There have been remarkably few studies on factors such as diet, although there is a theoretical basis for investigating the role of omega-3 fatty acids [71, 72]. Randomised trials suggest that diets high in eicosapentaenoic acid have a favourable effect on the outcome of RA [73–75]. This might be because such fatty acids compete with arachidonic acids, the latter of which are involved in inflammation. Whether such dietary factors have a role in RA onset is much less clear.

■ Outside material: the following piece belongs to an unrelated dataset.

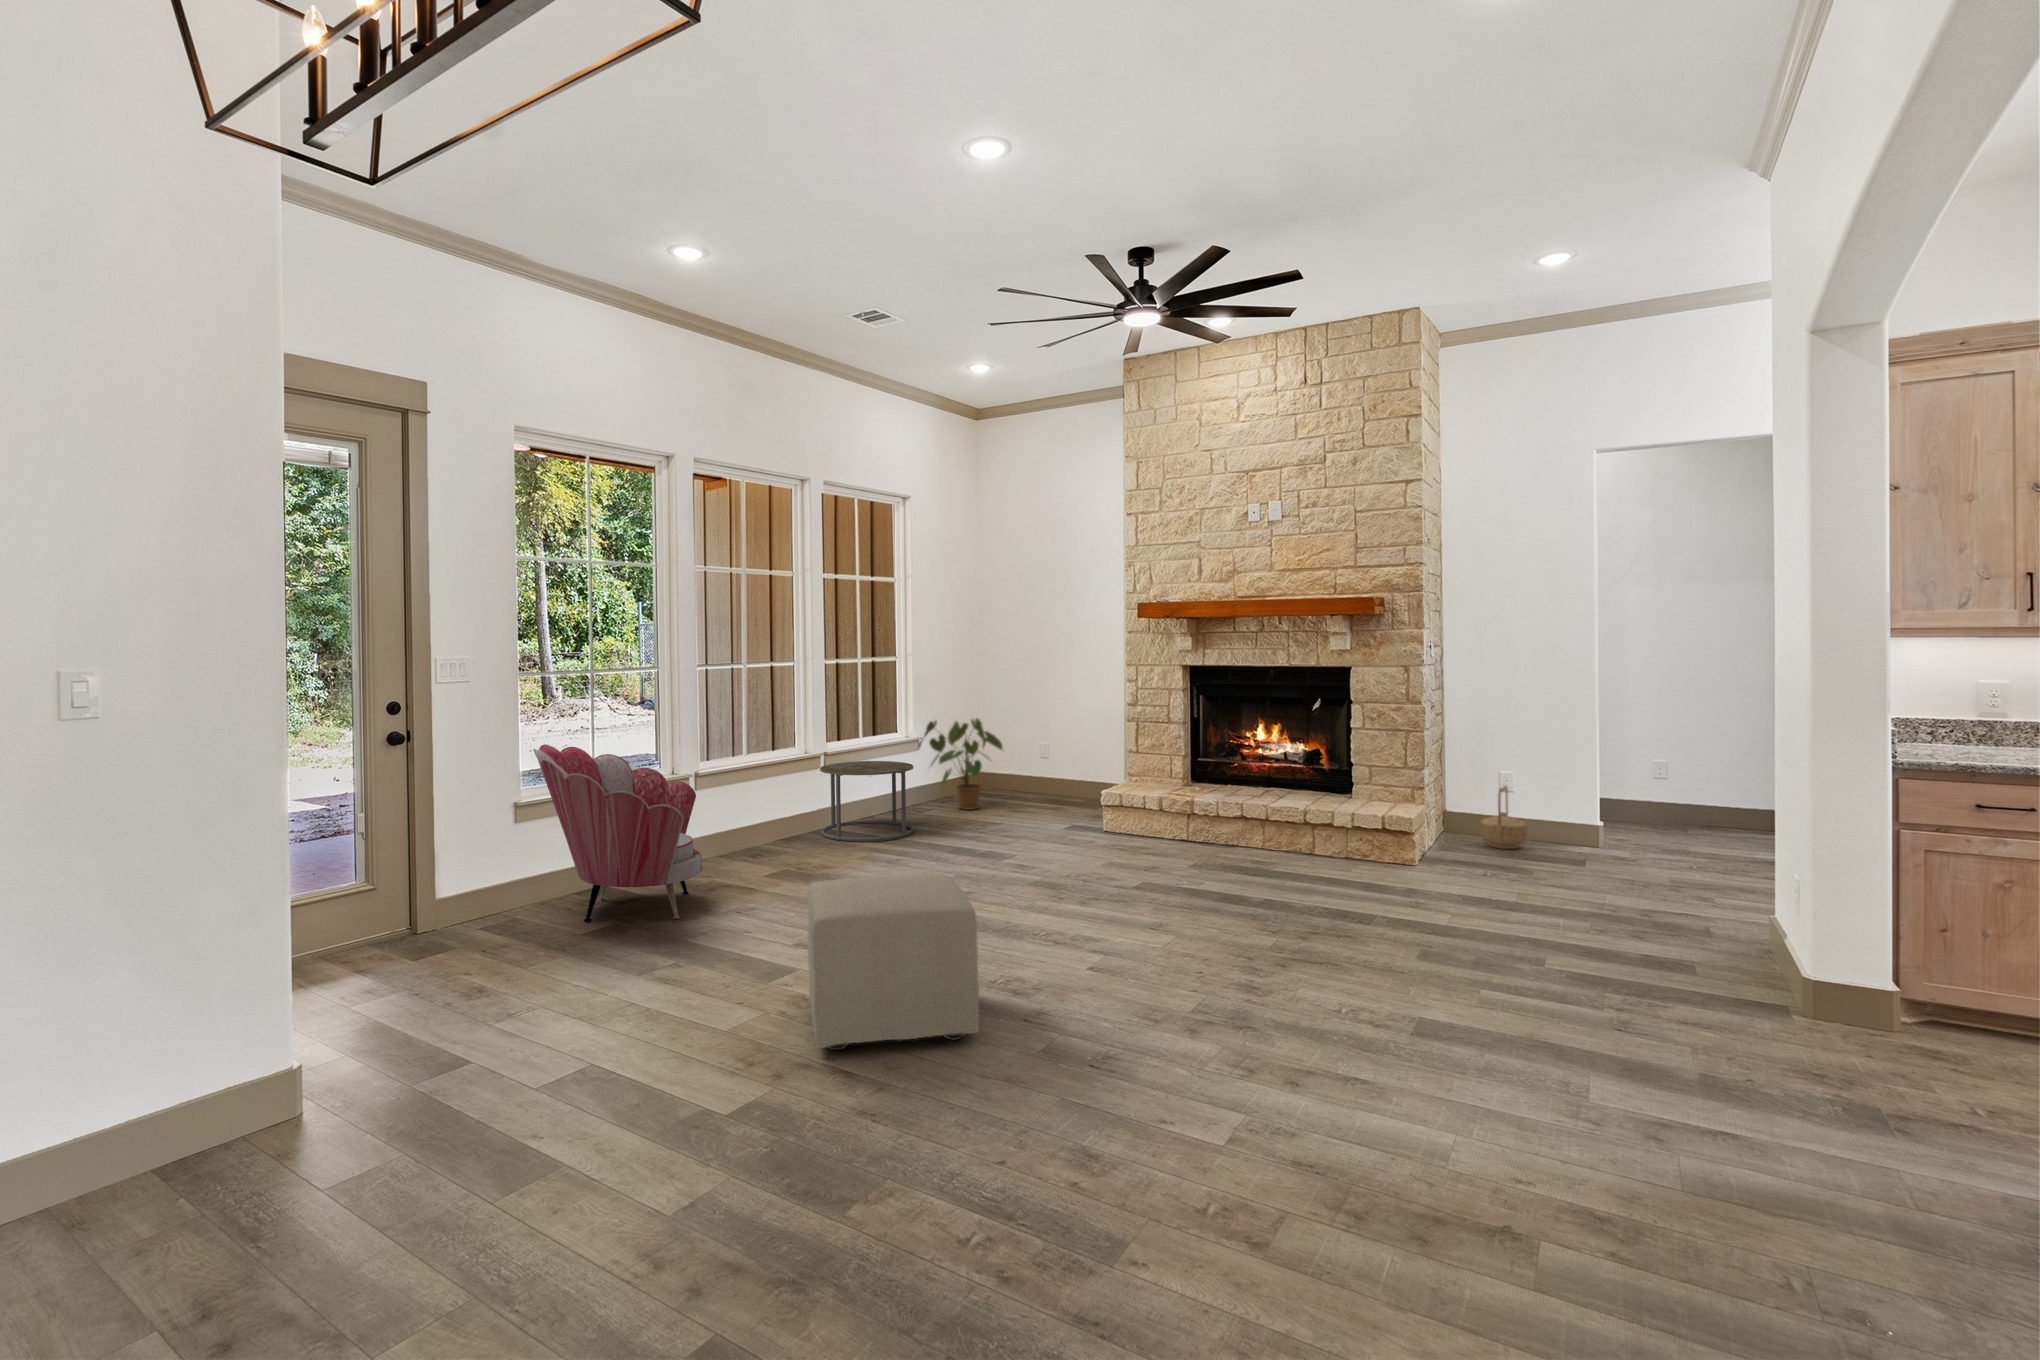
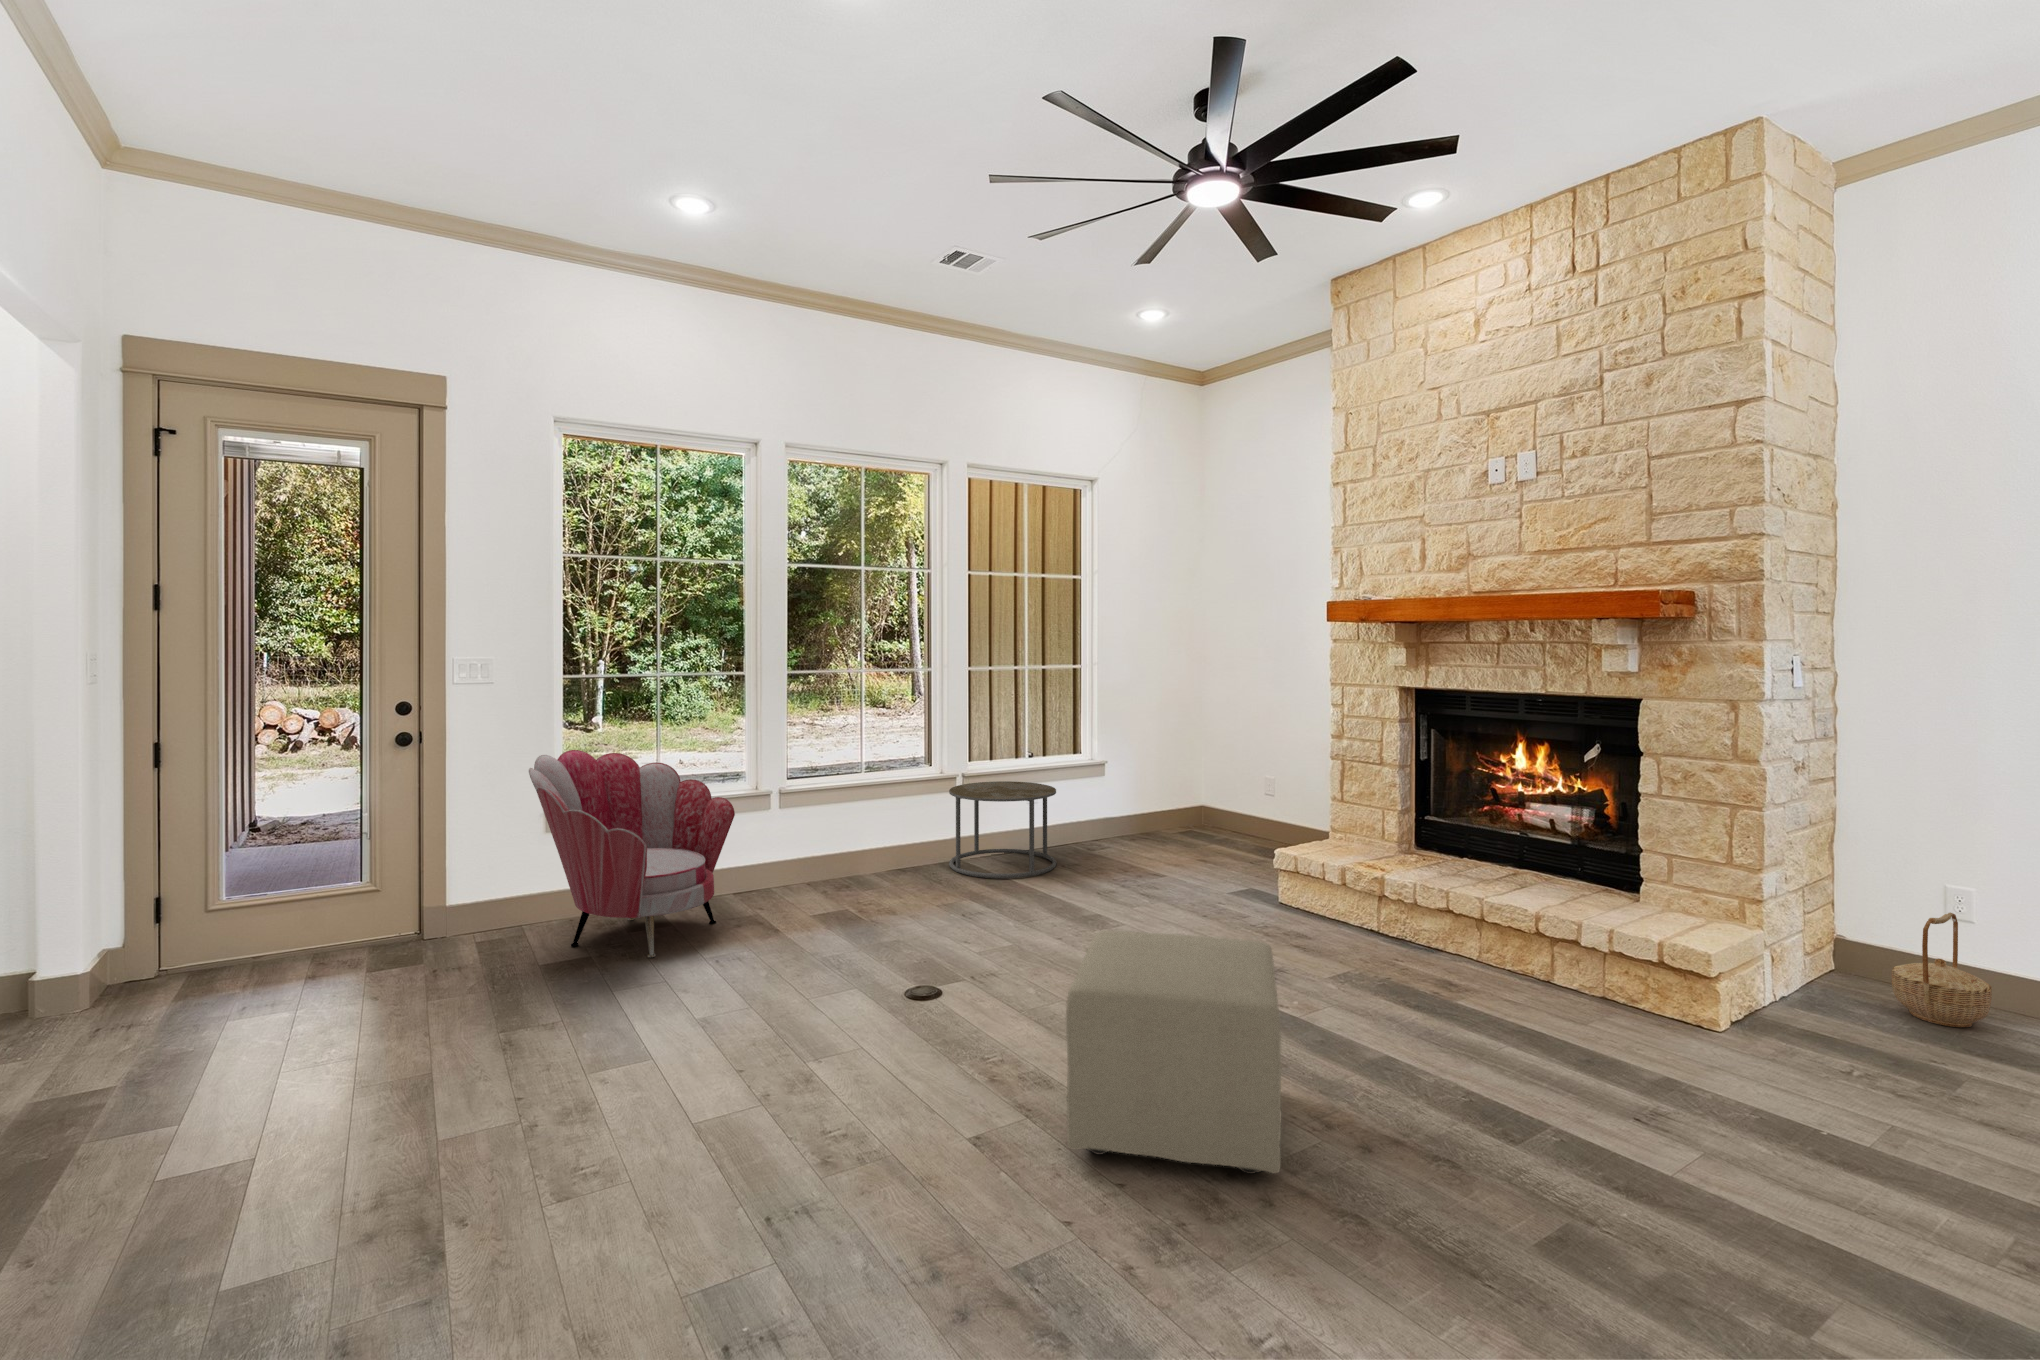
house plant: present [918,719,1003,810] -> none [1104,737,1210,847]
ottoman: present [808,874,979,1050] -> present [1066,930,1281,1174]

Summary of recent epidemiological studies showing the association between rheumatoid arthritis and cigarette smoking
Odds ratio (95% confidence interval)
41–50 pack years
There has been considerable recent interest in understanding the epidemiology of RA. There have been several population studies in many different countries around the world, and observations of differential occurrence (with time, between populations and between the genders) has stimulated a number of analytical studies looking for both genetic and environmental risk factors. Future studies will benefit from advances in molecular biology techniques to aid with the identification and characterisation of potential new genes for RA susceptibility. These studies, as already described, have revealed some tantalising clues that will require further follow-up in years to come.
RA presents an epidemiological challenge and further elucidation of both genetic and environmental factors, together with interactions between them, are likely to be revealed.